Each line from the one containing "DOOLIN, MAHALA (N)" through the last line of the records below is to be set down exactly; the rest stays out.

*** Block opens ***

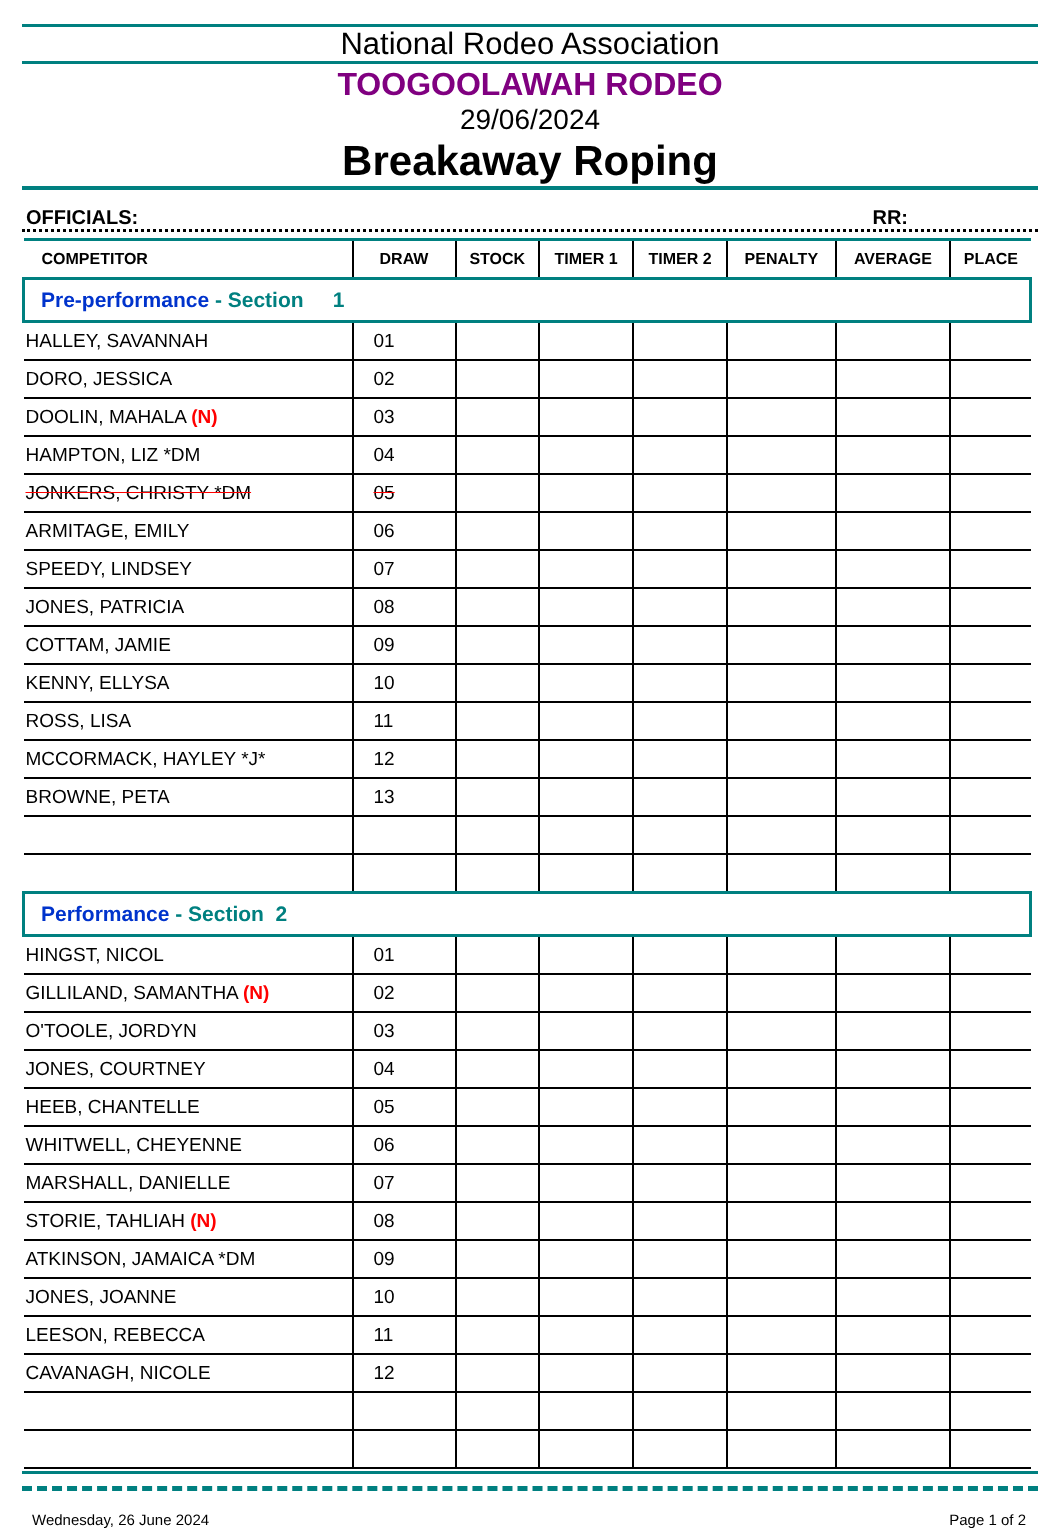National Rodeo Association
TOOGOOLAWAH RODEO
29/06/2024
Breakaway Roping
OFFICIALS: RR:
| COMPETITOR | DRAW | STOCK | TIMER 1 | TIMER 2 | PENALTY | AVERAGE | PLACE |
| --- | --- | --- | --- | --- | --- | --- | --- |
| Pre-performance - Section 1 | | | | | | | |
| HALLEY, SAVANNAH | 01 | | | | | | |
| DORO, JESSICA | 02 | | | | | | |
| DOOLIN, MAHALA (N) | 03 | | | | | | |
| HAMPTON, LIZ *DM | 04 | | | | | | |
| JONKERS, CHRISTY *DM | 05 | | | | | | |
| ARMITAGE, EMILY | 06 | | | | | | |
| SPEEDY, LINDSEY | 07 | | | | | | |
| JONES, PATRICIA | 08 | | | | | | |
| COTTAM, JAMIE | 09 | | | | | | |
| KENNY, ELLYSA | 10 | | | | | | |
| ROSS, LISA | 11 | | | | | | |
| MCCORMACK, HAYLEY *J* | 12 | | | | | | |
| BROWNE, PETA | 13 | | | | | | |
| Performance - Section 2 | | | | | | | |
| HINGST, NICOL | 01 | | | | | | |
| GILLILAND, SAMANTHA (N) | 02 | | | | | | |
| O'TOOLE, JORDYN | 03 | | | | | | |
| JONES, COURTNEY | 04 | | | | | | |
| HEEB, CHANTELLE | 05 | | | | | | |
| WHITWELL, CHEYENNE | 06 | | | | | | |
| MARSHALL, DANIELLE | 07 | | | | | | |
| STORIE, TAHLIAH (N) | 08 | | | | | | |
| ATKINSON, JAMAICA *DM | 09 | | | | | | |
| JONES, JOANNE | 10 | | | | | | |
| LEESON, REBECCA | 11 | | | | | | |
| CAVANAGH, NICOLE | 12 | | | | | | |
Wednesday, 26 June 2024 Page 1 of 2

*** Block closes ***

SOLUTION BELOW:
| DOOLIN, MAHALA (N) | 03 | | | | | | |
| HAMPTON, LIZ *DM | 04 | | | | | | |
| JONKERS, CHRISTY *DM | 05 | | | | | | |
| ARMITAGE, EMILY | 06 | | | | | | |
| SPEEDY, LINDSEY | 07 | | | | | | |
| JONES, PATRICIA | 08 | | | | | | |
| COTTAM, JAMIE | 09 | | | | | | |
| KENNY, ELLYSA | 10 | | | | | | |
| ROSS, LISA | 11 | | | | | | |
| MCCORMACK, HAYLEY *J* | 12 | | | | | | |
| BROWNE, PETA | 13 | | | | | | |
| Performance - Section 2 | | | | | | | |
| HINGST, NICOL | 01 | | | | | | |
| GILLILAND, SAMANTHA (N) | 02 | | | | | | |
| O'TOOLE, JORDYN | 03 | | | | | | |
| JONES, COURTNEY | 04 | | | | | | |
| HEEB, CHANTELLE | 05 | | | | | | |
| WHITWELL, CHEYENNE | 06 | | | | | | |
| MARSHALL, DANIELLE | 07 | | | | | | |
| STORIE, TAHLIAH (N) | 08 | | | | | | |
| ATKINSON, JAMAICA *DM | 09 | | | | | | |
| JONES, JOANNE | 10 | | | | | | |
| LEESON, REBECCA | 11 | | | | | | |
| CAVANAGH, NICOLE | 12 | | | | | | |
Wednesday, 26 June 2024 Page 1 of 2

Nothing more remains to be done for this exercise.